I'm having some problems creating a foreign key to an existing table in a mysql database.
I have the table exp
:
+-------------+------------------+------+-----+---------+-------+
| Field | Type | Null | Key | Default | Extra |
+-------------+------------------+------+-----+---------+-------+
| EID | varchar(45) | NO | PRI | NULL | |
| Comment | text | YES | | NULL | |
| Initials | varchar(255) | NO | | NULL | |
| ExpDate | date | NO | | NULL | |
| InsertDate | date | NO | | NULL | |
| inserted_by | int(11) unsigned | YES | MUL | NULL | |
+-------------+------------------+------+-----+---------+-------+
and I wan't to create a new table called sample_df
referencing this, using the following:
CREATE TABLE sample_df (
df_id mediumint(5) unsigned AUTO_INCREMENT primary key,
sample_type mediumint(5) unsigned NOT NULL,
df_10 BOOLEAN NOT NULL,
df_100 BOOLEAN NOT NULL,
df_1000 BOOLEAN NOT NULL,
df_above_1000 BOOLEAN NOT NULL,
target INT(11) unsigned NOT NULL,
assay MEDIUMINT(5) unsigned zerofill NOT NULL,
insert_date TIMESTAMP NOT NULL DEFAULT CURRENT_TIMESTAMP,
inserted_by INT(11) unsigned NOT NULL,
initials varchar(255),
experiment VARCHAR(45),
CONSTRAINT FOREIGN KEY (inserted_by) REFERENCES user (iduser),
CONSTRAINT FOREIGN KEY (target) REFERENCES protein (PID),
CONSTRAINT FOREIGN KEY (sample_type) REFERENCES sample_type (ID),
CONSTRAINT FOREIGN KEY (assay) REFERENCES assays (AID),
CONSTRAINT FOREIGN KEY (experiment) REFERENCES exp (EID)
);
But I get the error:
ERROR 1215 (HY000): Cannot add foreign key constraint
To get some more information I did:
SHOW ENGINE INNODB STATUS\G
From which I got:
FOREIGN KEY (experiment) REFERENCES exp (EID)

ENTRIES PROVIDED:
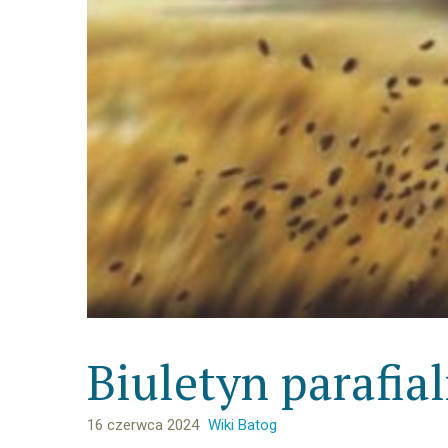
Biuletyn parafia
16 czerwca 2024
Wiki Batog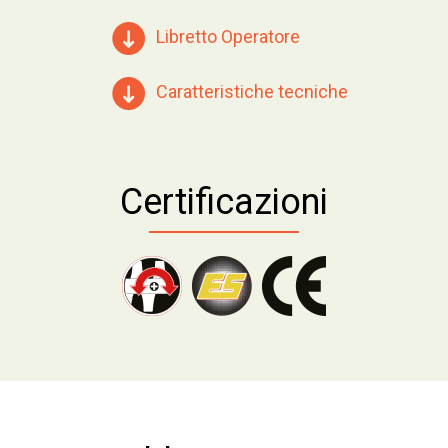
Libretto Operatore
Caratteristiche tecniche
Certificazioni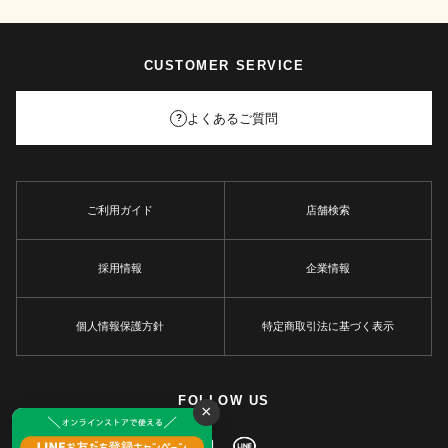
CUSTOMER SERVICE
よくあるご質問
?
ご利用ガイド
店舗検索
採用情報
企業情報
個人情報保護方針
特定商取引法に基づく表示
FOLLOW US
×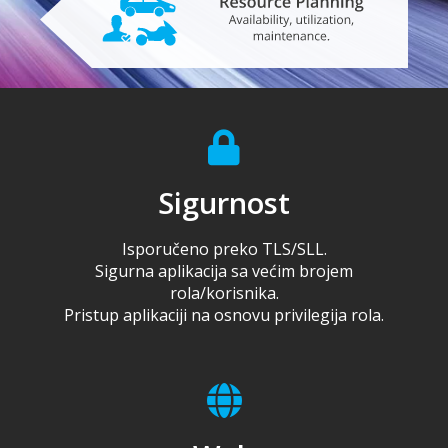
Sigurnost
Isporučeno preko TLS/SLL.
Sigurna aplikacija sa većim brojem
rola/korisnika.
Pristup aplikaciji na osnovu privilegija rola.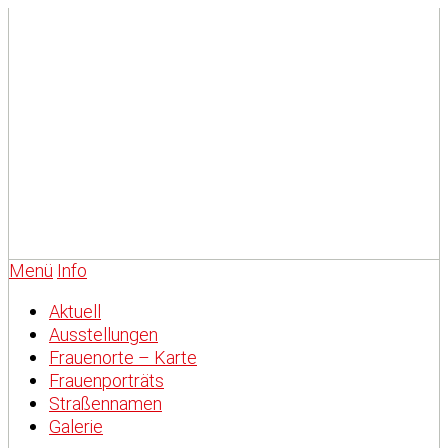
Menü
Info
Aktuell
Ausstellungen
Frauenorte – Karte
Frauenporträts
Straßennamen
Galerie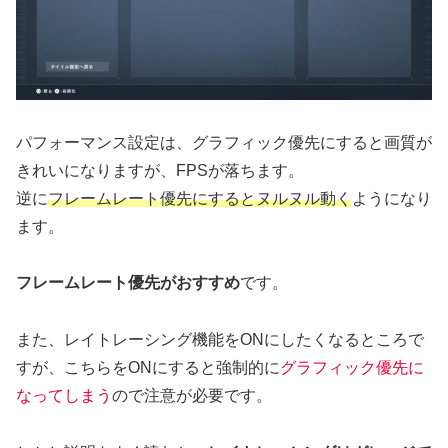
パフォーマンス設定は、グラフィック優先にすると画質が
きれいになりますが、FPSが落ちます。
逆に
フレームレート優先にするとヌルヌル動く
ようになり
ます。
フレームレート優先がおすすめ
です。
また、レイトレーシング機能をONにしたくなるところで
すが、こちらをONにすると強制的に
グラフィック優先に
なってしまう
ので注意が必要です。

WHAT THIS EXERCISE ASKS:
1. Answer these from the MySQL foreign key question:
(a) What type does the table exp give for its EID column?
(b) What error message is returned for the CREATE TABLE statement?
(c) What command was run to get more information about the error?
2. Write what comes next in the MySQL foreign key question, picking up after its last line.

ANSWER SECTION:
1.
(a) varchar(45)
(b) ERROR 1215 (HY000): Cannot add foreign key constraint
(c) SHOW ENGINE INNODB STATUS\G

2.
):
Cannot find an index in the referenced table where the
referenced columns appear as the first columns, or column types
in the table and the referenced table do not match for constraint.
To me the column types seem to match, since they are both varchar(45).(I also tried setting the experiment
column to not null, but this didn't fix it) So I guess the problem must be that Cannot find an index in the referenced table where the referenced columns appear as the first columns
. But I'm not quite sure what this means, or how to check/fix it. Does anyone have any suggestions? And what is meant by first columns
?
I had this error as well. None of the answers pertained to me. In my case, my GUI automatically creates a table with a primary unique identifier as "unassigned". This fails when I try and create a foreign key and gives me the exact same error. My primary key needs to be assigned.
If you write the SQL itself like so
id int unique auto_increment
then you don't have this issue but for some reason my GUI does this insteadid int unassigned unique auto_increment
.Hope this helps someone else down the road.
In my case, it turned out the referenced column wasn't declared primary or unique.
https://stackoverflow.com/a/18435114/1763217
Referencing the same column more than once in the same constraint also produces this
Cannot find an index in the referenced table
error, but can be difficult to spot on large tables. Split up the constraints and it will work as expected.As mentioned @Anton, this could be because of the different data type. In my case I had primary key BIGINT(20) and tried to set foreight key with INT(10)
The exact order of the primary key also needs to match with no extra columns in between.
I had a primary key setup where the column order actually matches, but the problem was the primary key had an extra column in it that is not part of the foreign key of the referencing table
e.g.) table 2, column (a, b, c) -> table 1, column (a, b, d, c) -- THIS FAILS
I had to reorder the primary key columns so that not only they're ordered the same way, but have no extra columns in the middle:
e.g.) table 2, column (a, b, c) -> table 1, column (a, b, c, d) -- THIS SUCCEEDS
In some cases, I had to make the referenced field unique on top of defining it as the primary key.
But I found that not defining it as unique doesn't create a problem in every case. I have not been able to figure out the scenarios though. Probably something to do with nullable definition.